No disclosure for LLM-generated patch?

Posted Jun 27, 2025 10:45 UTC (Fri) by excors (subscriber, #95769)
In reply to: No disclosure for LLM-generated patch? by drago01
Parent article: Supporting kernel development with large language models

> In the end of the day what matters is whether the patch is correct or not, which is what reviews are for. The tools used to write it are not that relevant.

One problem is that reviewers typically assume the patch was submitted in good faith, and look for the kinds of errors that good-faith humans typically make (which the reviewer has learned through many years of experience, debugging their own code and other people's code).

If e.g. Jia Tan started submitting patches to your project, you wouldn't say "I know he deliberately introduced a subtle backdoor into OpenSSH and he's probably a front for a national intelligence service, but he also submitted plenty of genuinely useful patches while building up trust, so let's welcome him and just review all his patches carefully before accepting them". You'd understand that your review process is not infallible and he's going to try to sneak something past it, with malicious patches that look as non-suspicious as possible, so it's not worth the risk and you would simply ban him. Linux banned a whole university for a clumsy version of that: https://lwn.net/Articles/853717/. The source of a patch _does_ matter.

Similarly, LLMs generate code with errors that are not what a good-faith human would typically make, so they're not the kind of errors that reviewers are looking out for. A human isn't going to hallucinate a whole API and write a professional-looking well-documented patch that calls it, but an LLM will eagerly do so. In the best case, it'll waste reviewers' time as they try to figure out what the nonsense means. In the worst case there will be more subtle inhuman bugs that get missed because nobody is thinking to look for them.

At the same time, the explicit goal of generating code with LLMs is to make developers more productive at writing patches, meaning there will be more patches to review and reviewers will be under even more pressure. And in the long term there will be fewer new reviewers, because none of the junior developers who outsourced their understanding of the code to an LLM will be learning enough to take on that role. I think writing code is already the easiest and most enjoyable part of software development, so it seems like the worst part to be trying to automate away.

No disclosure for LLM-generated patch?

Posted Jun 27, 2025 13:38 UTC (Fri) by drago01 (subscriber, #50715) [Link] (1 responses)

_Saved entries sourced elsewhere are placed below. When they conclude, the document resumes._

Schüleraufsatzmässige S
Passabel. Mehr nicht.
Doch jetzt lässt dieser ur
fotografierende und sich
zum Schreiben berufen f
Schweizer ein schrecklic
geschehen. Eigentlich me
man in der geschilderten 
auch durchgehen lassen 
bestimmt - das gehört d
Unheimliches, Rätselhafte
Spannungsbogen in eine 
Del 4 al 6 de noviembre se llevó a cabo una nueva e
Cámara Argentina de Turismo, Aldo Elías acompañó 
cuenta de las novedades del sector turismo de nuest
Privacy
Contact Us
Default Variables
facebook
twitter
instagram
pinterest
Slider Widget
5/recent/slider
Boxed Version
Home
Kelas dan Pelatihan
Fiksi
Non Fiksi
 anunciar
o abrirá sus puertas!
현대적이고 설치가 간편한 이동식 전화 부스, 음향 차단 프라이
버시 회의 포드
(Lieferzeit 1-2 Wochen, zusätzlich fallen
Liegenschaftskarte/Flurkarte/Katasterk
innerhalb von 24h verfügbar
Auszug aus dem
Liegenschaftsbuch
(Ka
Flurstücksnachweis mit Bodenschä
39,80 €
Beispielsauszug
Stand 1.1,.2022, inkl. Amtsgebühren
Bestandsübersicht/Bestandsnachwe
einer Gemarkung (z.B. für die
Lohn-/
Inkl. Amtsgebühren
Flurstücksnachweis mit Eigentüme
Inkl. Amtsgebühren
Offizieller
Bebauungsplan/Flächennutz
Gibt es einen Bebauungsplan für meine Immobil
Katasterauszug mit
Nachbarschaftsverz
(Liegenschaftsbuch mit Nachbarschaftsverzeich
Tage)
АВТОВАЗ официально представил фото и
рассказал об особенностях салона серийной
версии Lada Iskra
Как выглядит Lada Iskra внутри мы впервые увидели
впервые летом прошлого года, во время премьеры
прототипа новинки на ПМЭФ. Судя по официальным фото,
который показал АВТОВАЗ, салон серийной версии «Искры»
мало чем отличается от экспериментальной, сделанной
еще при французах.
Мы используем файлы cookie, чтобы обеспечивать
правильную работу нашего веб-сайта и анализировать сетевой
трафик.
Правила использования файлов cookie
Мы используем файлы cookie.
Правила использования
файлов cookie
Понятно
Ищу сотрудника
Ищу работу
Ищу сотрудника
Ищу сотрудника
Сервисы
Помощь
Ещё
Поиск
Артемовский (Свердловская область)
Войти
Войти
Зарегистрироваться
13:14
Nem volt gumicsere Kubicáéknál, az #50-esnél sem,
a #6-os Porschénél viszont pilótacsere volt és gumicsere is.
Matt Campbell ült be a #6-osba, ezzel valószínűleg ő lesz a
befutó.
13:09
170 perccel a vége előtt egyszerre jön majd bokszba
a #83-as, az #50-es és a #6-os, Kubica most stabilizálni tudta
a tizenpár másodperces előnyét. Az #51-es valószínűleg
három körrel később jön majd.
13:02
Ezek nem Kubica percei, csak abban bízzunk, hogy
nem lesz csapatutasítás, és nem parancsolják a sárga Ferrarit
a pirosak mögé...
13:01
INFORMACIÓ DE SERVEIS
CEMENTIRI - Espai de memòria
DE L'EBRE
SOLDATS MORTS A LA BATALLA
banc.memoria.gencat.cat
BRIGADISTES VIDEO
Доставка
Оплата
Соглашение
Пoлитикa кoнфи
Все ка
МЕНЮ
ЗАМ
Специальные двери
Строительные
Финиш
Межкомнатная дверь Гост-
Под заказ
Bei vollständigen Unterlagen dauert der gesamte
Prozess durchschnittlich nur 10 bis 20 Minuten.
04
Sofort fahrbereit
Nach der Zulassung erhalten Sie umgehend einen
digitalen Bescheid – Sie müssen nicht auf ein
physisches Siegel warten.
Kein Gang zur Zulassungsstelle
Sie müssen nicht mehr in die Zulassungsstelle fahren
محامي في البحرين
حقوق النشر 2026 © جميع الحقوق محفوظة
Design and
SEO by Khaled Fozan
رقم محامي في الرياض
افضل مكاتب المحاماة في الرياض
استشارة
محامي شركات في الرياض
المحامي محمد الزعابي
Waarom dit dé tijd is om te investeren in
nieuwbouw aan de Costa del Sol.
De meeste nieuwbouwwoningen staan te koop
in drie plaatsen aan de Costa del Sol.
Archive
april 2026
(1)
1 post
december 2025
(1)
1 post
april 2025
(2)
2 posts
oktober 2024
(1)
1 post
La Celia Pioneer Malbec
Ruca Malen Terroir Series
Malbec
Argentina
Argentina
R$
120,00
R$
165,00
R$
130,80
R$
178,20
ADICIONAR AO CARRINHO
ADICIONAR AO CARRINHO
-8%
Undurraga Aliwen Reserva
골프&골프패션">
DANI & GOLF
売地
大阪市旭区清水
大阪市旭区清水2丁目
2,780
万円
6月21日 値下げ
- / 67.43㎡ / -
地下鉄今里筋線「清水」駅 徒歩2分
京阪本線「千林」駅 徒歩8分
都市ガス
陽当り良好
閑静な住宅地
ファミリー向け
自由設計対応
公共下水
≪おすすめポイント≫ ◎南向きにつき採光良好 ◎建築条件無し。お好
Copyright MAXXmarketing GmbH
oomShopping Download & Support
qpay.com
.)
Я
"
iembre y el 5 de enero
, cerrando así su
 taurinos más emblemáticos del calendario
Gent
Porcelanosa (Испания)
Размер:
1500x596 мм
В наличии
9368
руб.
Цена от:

Well one of the reviewers would be the patch submitter, who used the LLM to save time.

If you don't trust that person and don't review his submission in detail the problem is unrelated to whether a LLM has been used or not.

No disclosure for LLM-generated patch?

Posted Jun 27, 2025 15:10 UTC (Fri) by SLi (subscriber, #53131) [Link]

Exactly. The submitter takes the responsibility for the sanity of the submissions. If it is bad, that's on them. It doesn't matter that they found it convenient to edit the scheluder code in MS Word.

No disclosure for LLM-generated patch?

Posted Jun 27, 2025 14:02 UTC (Fri) by martinfick (subscriber, #4455) [Link]

If these junior programmers are reviewing the output of the LLM before submitting the code for inclusion, doesn't that mean this would be helping get more coders to become reviewers sooner? Perhaps this will actually help resolve the reviewer crisis by making reading code finally a more common skill then writing it?